Directions for this task
Start at the line with "1092 404 332" in the records below, stop at the line with "706 198 434", and return every line in that span exactly, the two end lines included.

(Items from a data source)
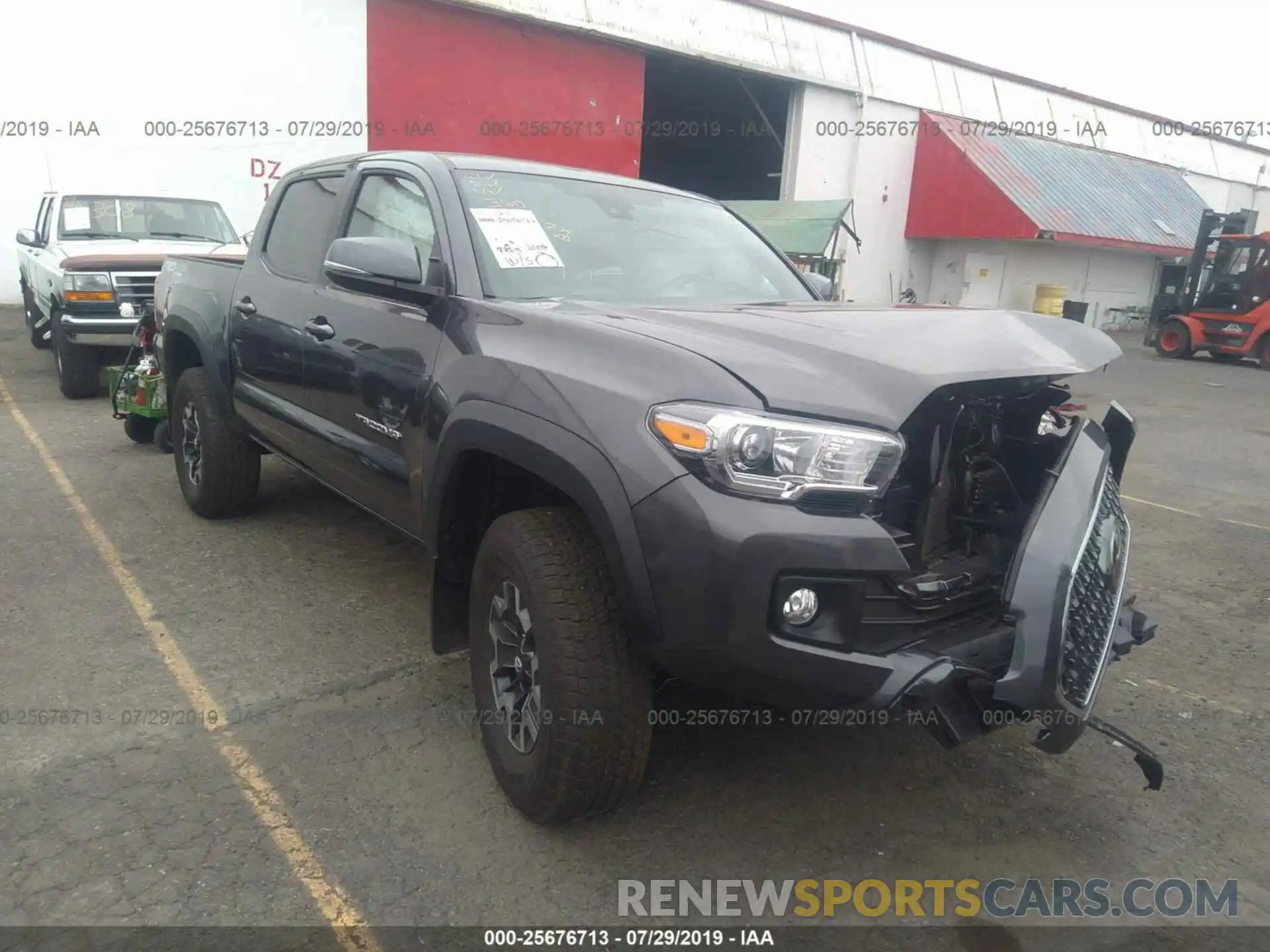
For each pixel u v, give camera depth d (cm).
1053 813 292
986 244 2533
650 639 234
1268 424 1097
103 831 263
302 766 299
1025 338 274
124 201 1018
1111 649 268
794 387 228
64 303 842
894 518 244
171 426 555
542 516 264
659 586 227
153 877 245
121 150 1490
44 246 999
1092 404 332
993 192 2336
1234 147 3438
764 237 427
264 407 437
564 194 368
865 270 2466
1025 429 304
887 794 298
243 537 505
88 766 293
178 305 529
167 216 1023
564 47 1795
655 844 269
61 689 340
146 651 372
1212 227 1947
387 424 330
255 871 249
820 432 222
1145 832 284
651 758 311
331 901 240
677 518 222
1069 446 268
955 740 234
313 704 337
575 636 245
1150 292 2969
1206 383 1536
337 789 288
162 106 1489
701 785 298
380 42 1602
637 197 395
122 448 700
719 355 238
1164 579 512
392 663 371
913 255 2569
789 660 222
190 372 523
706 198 434
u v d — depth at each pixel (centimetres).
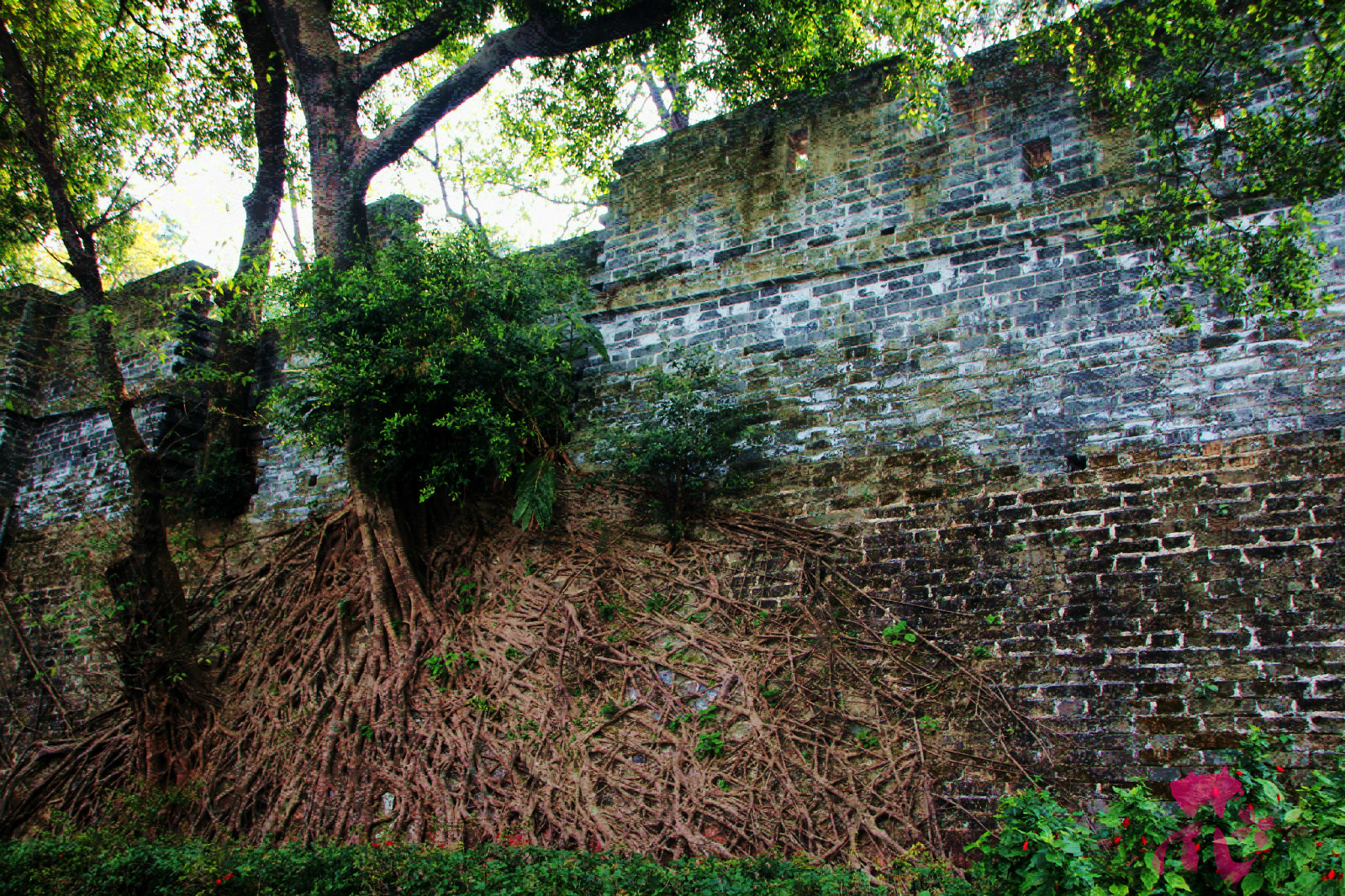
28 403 1670
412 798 948
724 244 1168
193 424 1550
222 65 1432
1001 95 1040
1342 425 786
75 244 1191
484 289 1112
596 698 970
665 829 841
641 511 1097
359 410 1120
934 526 934
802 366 1070
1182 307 801
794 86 1241
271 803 1033
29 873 781
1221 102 830
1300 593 756
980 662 858
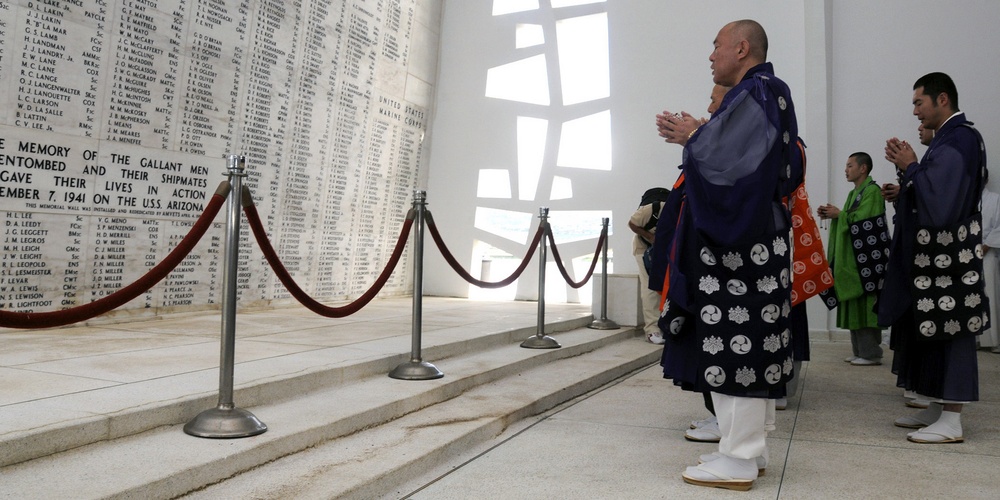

Result of this task
1092 404 332
993 192 2336
1234 147 3438
764 237 427
264 407 437
564 194 368
865 270 2466
1025 429 304
887 794 298
243 537 505
88 766 293
178 305 529
167 216 1023
564 47 1795
655 844 269
61 689 340
146 651 372
1212 227 1947
387 424 330
255 871 249
820 432 222
1145 832 284
651 758 311
331 901 240
677 518 222
1069 446 268
955 740 234
313 704 337
575 636 245
1150 292 2969
1206 383 1536
337 789 288
162 106 1489
701 785 298
380 42 1602
637 197 395
122 448 700
719 355 238
1164 579 512
392 663 371
913 255 2569
789 660 222
190 372 523
706 198 434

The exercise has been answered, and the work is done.